The University of Michigan Museum of Art is now staging its fall-winter special exhibitions, running into early 2017. “Japanese Prints of Kabuki Theater from the Collection of the UMMA” showcases the museum’s formidable collection of woodblock prints depicting the kabuki performances and actors from eighteenth and nineteenth century Japan.
For some, the term “Kabuki Theater” evokes its popular use in our modern culture, referring to political posturing. But in 1700s and 1800s Japan, it was socially analogous to European opera.
People packed the theaters to see and be seen and simply enjoy the art of kabuki: classical dance-drama dating back to the 14th century. The singer-dancers were rock stars, with all the sex and idol worship that we see in our own silly, pop music culture today.
The Japanese publishing industry mass-produced colorful woodblock prints to feed the frenzy of fans and souvenir seekers, and they have withstood the test of time – the prints, of course, not the souvenir seekers. I hope our classic rock posters hold up half as well. The UMMA has such an amazing collection of Asian art on paper and silk that the permanent galleries have to be rotated three times a year. In addition to the kabuki show the fall rotation will include Chinese paintings from the 19th and 20th century by the Ren family. My favorite is a hanging scroll, Scholar with Roosters (right), depicting, unsurprisingly, a scholar with two roosters. The backstory is that this is an ancient Chinese fable about a learned man who kept the roosters in his study, when one day they started conversing with him like cultured gentlemen. That would be fun, don’t you think, as long as they didn’t start taking credit for the sunrise.

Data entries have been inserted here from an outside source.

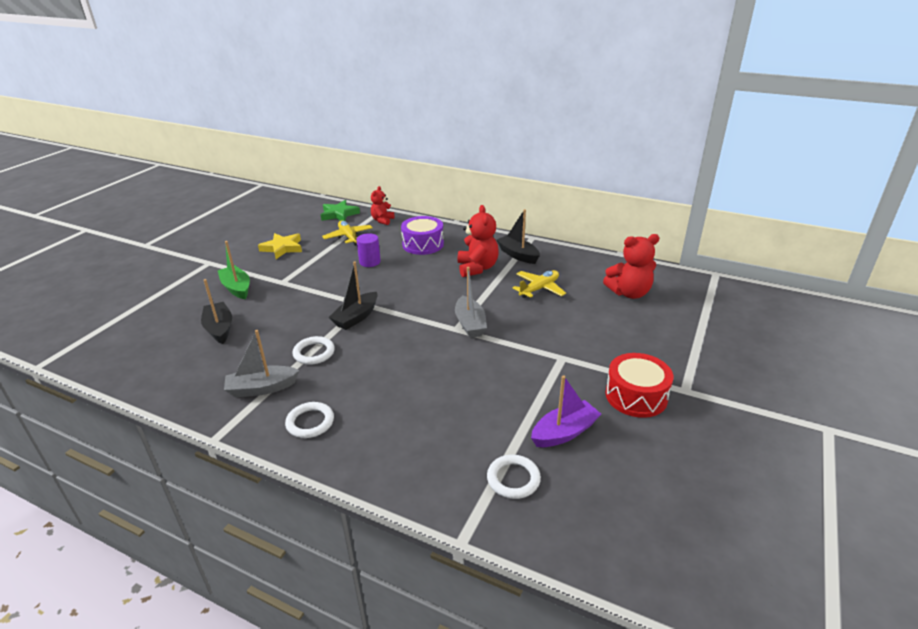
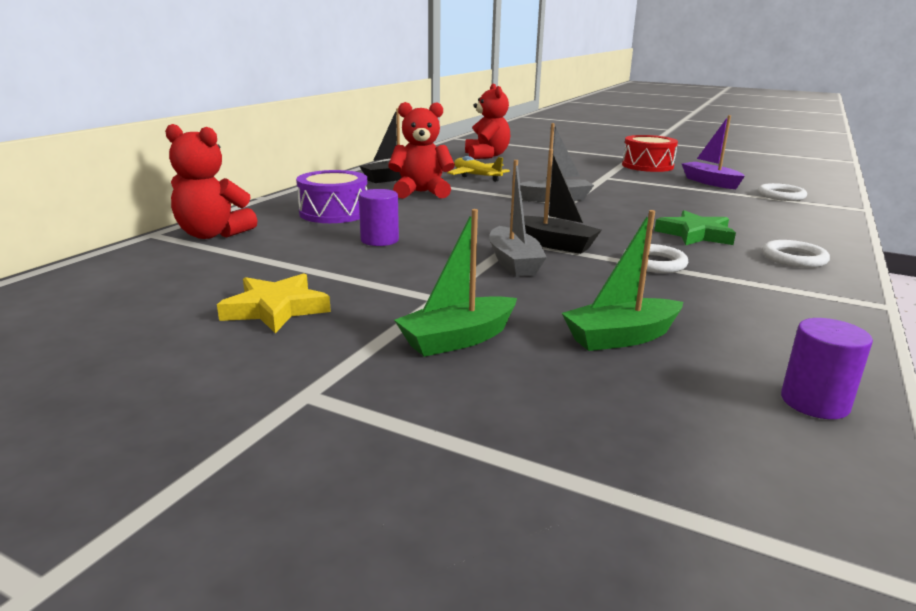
camera: 90 degrees left, 10 degrees down
black boat [201,279,232,344] -> green boat [562,210,683,351]
grey boat [224,330,299,397] -> grey boat moved to [489,160,547,277]
green star [321,200,360,221] -> green star moved to [654,210,736,245]
yellow plane [322,220,373,246] -> none
red teddy bear [371,186,394,225] -> red teddy bear [165,124,258,239], size x1.61
none -> purple cylinder [781,318,873,419]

“The Aesthetic Movement in America: Artists of the Photo-Secession” (running through March 5, 2017) is a chance for the UMMA to show off its stunning collection of early artistic photography. Photography was invented in the mid to late 1800s, but by the turn of the century it went from a curiosity to an art form, championed by the “Pictoralists,” an international movement that sought to position photography as fine art comparable to painting.
In 1902 Alfred Stieglitz and others founded the Photo-Secession group in New York. When you see “secession” in the name of an art movement it means that they are seceding from something, in this case the National Arts Club, which had preached that photography should reproduce images as seen in contemporary art. Much as Impressionism was a secession from the established Academy, the Photo-secessionists believed that the artist should manipulate the image, in this case with expensive and time-consuming methods, to produce the final work that the artist has in mind.

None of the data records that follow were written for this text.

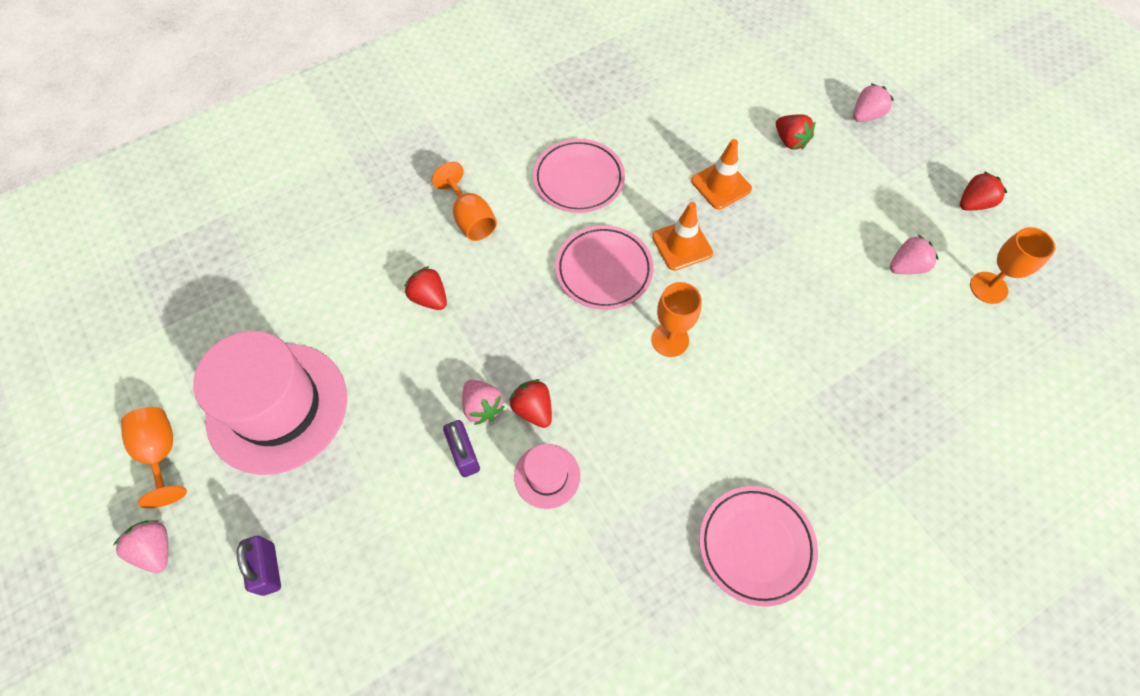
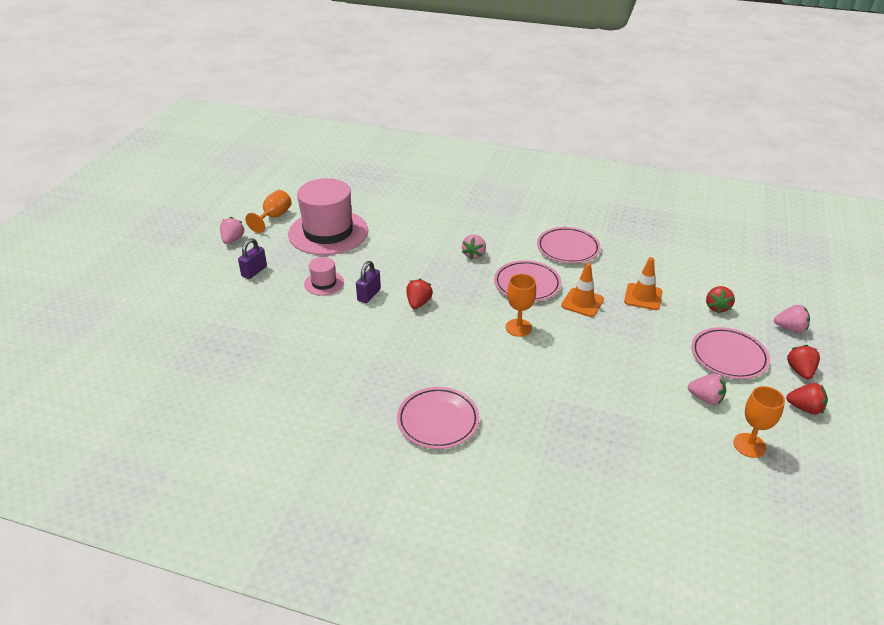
camera: 50 degrees right, 25 degrees down
red strawberry [404,266,447,310] -> red strawberry moved to [787,345,820,380]
orange goblet [432,162,497,241] -> none
pink strawberry [462,380,505,425] -> pink strawberry moved to [462,235,486,260]
pink hat [514,444,580,509] -> pink hat moved to [304,257,344,296]
none -> pink plate [691,327,770,379]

To be honest, to me these are just great photos. But to see the real things in person is a rare treat, like seeing the Mona Lisa at the Louvre instead of in a book. The exhibition features work by the principal Pictorialists, including Stieglitz, Edward Steichen and Gertrude Käsebier, famous for her portraits of native Americans and women in Pre-Raphaelite and Art Nouveau garb. These are not your father’s Polaroids, or your selfies.
Works on Paper
Running through January 29, 2017, is “Europe on Paper: The Ernst Pulgram and Frances McSparran Collection.” The show features forty-seven European works on paper, including drawings, prints and watercolors, all gifts from the late professors emeriti.
You’ll know the names of Gustav Klimt, Egon Schiele and Ernst Kirchner, giants in the 20th century’s German Expressionist movement. I’m looking forward to seeing the eighteenth century work of the Italian Giovanni Battista Piranesi, the most innovative draftsman and printmaker of the 18th century.
The whole museum is always free and open the public, an ideal venue for a date or a family outing.